**DATASET CONTENT**
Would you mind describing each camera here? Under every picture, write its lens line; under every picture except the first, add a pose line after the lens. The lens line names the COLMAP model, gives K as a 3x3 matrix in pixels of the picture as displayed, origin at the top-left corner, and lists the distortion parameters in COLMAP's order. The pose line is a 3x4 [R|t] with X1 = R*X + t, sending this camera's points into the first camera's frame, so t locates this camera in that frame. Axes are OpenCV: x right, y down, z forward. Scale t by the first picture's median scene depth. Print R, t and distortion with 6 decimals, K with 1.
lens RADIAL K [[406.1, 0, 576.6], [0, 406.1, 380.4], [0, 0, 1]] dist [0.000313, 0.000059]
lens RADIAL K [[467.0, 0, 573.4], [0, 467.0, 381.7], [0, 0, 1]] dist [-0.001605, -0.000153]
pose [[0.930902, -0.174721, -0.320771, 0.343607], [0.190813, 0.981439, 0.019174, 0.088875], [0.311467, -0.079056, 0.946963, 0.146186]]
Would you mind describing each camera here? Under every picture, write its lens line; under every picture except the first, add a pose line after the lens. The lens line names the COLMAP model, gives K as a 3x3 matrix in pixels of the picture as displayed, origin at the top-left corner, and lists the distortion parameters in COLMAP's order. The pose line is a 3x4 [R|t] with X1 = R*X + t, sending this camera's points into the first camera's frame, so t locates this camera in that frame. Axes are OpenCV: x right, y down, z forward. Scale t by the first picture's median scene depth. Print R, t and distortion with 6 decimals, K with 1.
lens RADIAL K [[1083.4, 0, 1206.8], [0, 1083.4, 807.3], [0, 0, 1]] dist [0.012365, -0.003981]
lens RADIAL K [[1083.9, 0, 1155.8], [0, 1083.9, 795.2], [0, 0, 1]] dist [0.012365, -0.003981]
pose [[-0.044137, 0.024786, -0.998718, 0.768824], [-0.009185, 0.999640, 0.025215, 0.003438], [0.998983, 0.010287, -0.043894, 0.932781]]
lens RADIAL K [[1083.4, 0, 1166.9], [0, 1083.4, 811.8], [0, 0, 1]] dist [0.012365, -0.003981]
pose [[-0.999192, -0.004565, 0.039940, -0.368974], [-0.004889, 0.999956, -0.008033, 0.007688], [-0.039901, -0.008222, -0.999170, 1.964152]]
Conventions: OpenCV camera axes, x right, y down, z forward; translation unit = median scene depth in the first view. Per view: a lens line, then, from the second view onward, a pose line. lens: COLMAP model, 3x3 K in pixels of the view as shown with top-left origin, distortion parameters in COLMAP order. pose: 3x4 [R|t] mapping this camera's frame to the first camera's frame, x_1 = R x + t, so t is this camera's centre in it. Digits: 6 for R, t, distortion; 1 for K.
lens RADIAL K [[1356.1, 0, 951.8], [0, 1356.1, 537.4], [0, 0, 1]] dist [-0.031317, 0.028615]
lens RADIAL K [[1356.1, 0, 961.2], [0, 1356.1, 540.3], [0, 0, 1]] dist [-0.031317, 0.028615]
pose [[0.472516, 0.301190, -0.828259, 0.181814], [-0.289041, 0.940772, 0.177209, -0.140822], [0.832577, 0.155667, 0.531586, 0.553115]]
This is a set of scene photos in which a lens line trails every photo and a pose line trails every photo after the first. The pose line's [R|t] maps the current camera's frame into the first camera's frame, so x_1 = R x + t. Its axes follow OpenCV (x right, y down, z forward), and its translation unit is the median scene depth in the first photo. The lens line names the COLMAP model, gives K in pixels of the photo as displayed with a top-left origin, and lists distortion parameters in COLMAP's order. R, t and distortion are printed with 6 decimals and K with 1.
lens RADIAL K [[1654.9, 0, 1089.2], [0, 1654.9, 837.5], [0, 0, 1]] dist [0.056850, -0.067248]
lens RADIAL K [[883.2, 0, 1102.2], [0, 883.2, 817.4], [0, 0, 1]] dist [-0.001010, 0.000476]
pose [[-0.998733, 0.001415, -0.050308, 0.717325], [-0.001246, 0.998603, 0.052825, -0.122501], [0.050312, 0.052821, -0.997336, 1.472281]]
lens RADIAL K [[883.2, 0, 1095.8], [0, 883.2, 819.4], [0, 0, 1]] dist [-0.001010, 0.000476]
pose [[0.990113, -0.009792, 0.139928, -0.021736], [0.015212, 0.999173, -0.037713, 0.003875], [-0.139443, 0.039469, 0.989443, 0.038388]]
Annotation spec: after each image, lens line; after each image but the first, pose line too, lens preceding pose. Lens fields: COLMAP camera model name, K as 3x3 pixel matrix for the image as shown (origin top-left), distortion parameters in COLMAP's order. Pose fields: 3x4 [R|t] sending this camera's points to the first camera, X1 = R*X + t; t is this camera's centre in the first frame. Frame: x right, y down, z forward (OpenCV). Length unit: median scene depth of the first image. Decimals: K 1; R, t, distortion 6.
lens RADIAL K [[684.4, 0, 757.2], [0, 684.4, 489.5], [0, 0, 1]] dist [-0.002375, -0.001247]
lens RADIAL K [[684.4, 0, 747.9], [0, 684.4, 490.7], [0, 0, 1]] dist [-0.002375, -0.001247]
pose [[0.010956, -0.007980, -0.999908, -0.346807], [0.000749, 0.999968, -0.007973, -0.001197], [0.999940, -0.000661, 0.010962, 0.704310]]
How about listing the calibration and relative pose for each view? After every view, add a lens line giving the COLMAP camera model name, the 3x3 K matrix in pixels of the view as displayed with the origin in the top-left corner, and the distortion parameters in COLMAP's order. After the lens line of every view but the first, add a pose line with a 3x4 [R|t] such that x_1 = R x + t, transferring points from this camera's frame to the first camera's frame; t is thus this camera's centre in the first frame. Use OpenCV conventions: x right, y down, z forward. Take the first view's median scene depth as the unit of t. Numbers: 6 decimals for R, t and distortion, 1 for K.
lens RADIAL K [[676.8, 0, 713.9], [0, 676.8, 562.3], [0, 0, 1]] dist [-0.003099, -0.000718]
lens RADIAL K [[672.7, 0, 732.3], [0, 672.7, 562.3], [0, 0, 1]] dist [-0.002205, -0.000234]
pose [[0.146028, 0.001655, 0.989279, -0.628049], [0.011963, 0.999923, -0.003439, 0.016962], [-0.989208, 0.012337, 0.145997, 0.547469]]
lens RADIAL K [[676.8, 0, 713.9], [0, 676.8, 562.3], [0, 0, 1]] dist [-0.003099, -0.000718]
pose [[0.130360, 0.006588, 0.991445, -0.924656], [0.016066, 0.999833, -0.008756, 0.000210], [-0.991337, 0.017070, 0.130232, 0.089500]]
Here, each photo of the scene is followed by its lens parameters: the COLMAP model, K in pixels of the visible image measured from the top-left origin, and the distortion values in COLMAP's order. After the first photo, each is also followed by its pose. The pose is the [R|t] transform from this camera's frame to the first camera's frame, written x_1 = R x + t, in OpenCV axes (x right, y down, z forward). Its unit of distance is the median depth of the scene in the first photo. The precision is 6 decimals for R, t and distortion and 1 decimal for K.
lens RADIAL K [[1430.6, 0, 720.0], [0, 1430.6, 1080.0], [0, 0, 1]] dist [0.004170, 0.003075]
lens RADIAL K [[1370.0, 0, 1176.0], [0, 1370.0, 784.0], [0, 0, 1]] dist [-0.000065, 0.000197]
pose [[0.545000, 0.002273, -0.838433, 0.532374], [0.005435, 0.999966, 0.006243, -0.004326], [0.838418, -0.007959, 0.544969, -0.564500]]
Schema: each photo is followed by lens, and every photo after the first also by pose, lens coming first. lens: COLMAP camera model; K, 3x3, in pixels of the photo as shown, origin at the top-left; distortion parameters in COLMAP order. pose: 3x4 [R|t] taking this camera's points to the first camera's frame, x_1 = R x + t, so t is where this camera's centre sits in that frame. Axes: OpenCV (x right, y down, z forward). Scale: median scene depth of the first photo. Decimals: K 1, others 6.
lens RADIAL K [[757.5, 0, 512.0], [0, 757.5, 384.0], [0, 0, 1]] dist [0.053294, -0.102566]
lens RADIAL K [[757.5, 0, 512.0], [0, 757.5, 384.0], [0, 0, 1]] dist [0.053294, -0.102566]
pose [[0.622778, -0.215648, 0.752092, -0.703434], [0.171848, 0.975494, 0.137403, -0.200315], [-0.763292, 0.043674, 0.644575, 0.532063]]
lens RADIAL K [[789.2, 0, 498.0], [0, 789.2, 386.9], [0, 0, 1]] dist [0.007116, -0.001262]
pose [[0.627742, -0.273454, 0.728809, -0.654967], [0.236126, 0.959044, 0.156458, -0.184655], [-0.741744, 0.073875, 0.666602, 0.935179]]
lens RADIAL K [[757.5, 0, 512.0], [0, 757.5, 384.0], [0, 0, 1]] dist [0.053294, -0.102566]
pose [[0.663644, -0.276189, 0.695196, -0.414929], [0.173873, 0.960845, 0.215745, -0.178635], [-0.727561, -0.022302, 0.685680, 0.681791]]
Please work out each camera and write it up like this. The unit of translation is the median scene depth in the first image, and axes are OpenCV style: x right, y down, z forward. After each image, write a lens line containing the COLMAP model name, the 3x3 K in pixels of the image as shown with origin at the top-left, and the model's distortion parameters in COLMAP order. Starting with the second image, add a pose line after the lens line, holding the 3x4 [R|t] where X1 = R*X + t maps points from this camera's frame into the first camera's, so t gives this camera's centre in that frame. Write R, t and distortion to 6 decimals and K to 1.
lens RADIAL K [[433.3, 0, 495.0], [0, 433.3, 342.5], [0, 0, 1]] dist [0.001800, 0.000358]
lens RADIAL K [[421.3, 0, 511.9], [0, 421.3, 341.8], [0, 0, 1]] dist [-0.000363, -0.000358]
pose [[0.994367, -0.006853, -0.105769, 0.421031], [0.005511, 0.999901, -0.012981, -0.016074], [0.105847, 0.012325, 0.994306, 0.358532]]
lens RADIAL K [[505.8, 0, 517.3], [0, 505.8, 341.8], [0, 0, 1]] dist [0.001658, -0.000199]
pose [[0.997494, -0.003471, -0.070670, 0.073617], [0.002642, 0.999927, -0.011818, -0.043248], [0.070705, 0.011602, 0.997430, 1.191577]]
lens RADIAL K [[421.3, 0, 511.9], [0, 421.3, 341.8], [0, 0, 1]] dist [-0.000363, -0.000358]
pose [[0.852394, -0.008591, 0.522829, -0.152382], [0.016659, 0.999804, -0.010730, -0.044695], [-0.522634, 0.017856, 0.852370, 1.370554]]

**TASK DETAILS**
Retype the lines from the one with "Conventions: OpenCV camera" up to and including the one with "537.4], [0, 0, 1]] dist [-0.031317, 0.028615]", copying each character as it appears.

**SOLUTION TO THIS PROBLEM**
Conventions: OpenCV camera axes, x right, y down, z forward; translation unit = median scene depth in the first view. Per view: a lens line, then, from the second view onward, a pose line. lens: COLMAP model, 3x3 K in pixels of the view as shown with top-left origin, distortion parameters in COLMAP order. pose: 3x4 [R|t] mapping this camera's frame to the first camera's frame, x_1 = R x + t, so t is this camera's centre in it. Digits: 6 for R, t, distortion; 1 for K.
lens RADIAL K [[1356.1, 0, 951.8], [0, 1356.1, 537.4], [0, 0, 1]] dist [-0.031317, 0.028615]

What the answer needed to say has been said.